Je m’empresse de répondre à votre aimable lettre qui m’a fait grand plaisir d’apprendre de vos bonnes nouvelles, qu’elles soient bonnes. Moi la santé est très bonne, Dieu merci. J’espère que ma présente vous trouvera tous de même. Je vous assure qu’ici, il ne ferait pas bon être malade car on est vite soigné. Grâce à Dieu jusqu’à présent, je suis toujours bien portant. Chers parents, à présent comme vous devez le savoir, je suis au ravitaillement depuis un mois. On est tranquille. En faisant son travail, personne nous embête mais on a de turbin. Nous passons une nuit sur deux, le lendemain nous avons peu de chose mais on n’est pas embêté. Mais n’importe quel temps qu’il fasse, il faut marcher. Aujourd’hui fête, je ne peux pas aller à la messe ce matin. Il a fallu aller au ravitaillement. A présent, nous serons tranquille jusqu’à demain à 1 h de l’après-midi. Nous partons pour ravitailler. Nous sommes de retour vers les 11 h ou minuit pour repartir le matin 7 jusqu’à 9h, un jour sur deux. Enfin tout de même, ça me plait mieux ça que d’être aux tranchées. On est bien moins exposé. Vous donnez bien le bonjour de ma part à Maria et à tout le monde.

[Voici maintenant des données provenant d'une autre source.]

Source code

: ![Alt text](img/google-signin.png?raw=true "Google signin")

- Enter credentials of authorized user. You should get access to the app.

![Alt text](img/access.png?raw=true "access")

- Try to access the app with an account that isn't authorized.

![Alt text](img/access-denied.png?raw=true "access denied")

Rémy m’a écrit une fois. Vous m’enverrez l’adresse de Henri. Aujourd’hui, nous faisons un petit festin hier soir quand nous sommes rentrés à 10h du soir. Nous avons fait réveillon. Nous sommes 8, on s’accord bien, je profite en même temps pour vous souhaiter une bonne année et heureuse année, surtout que cette guerre finisse bientôt. 

Votre frère qui vous embrasse bien tous. H.H. conducteur au CH ; B du 224ème, secteur 41.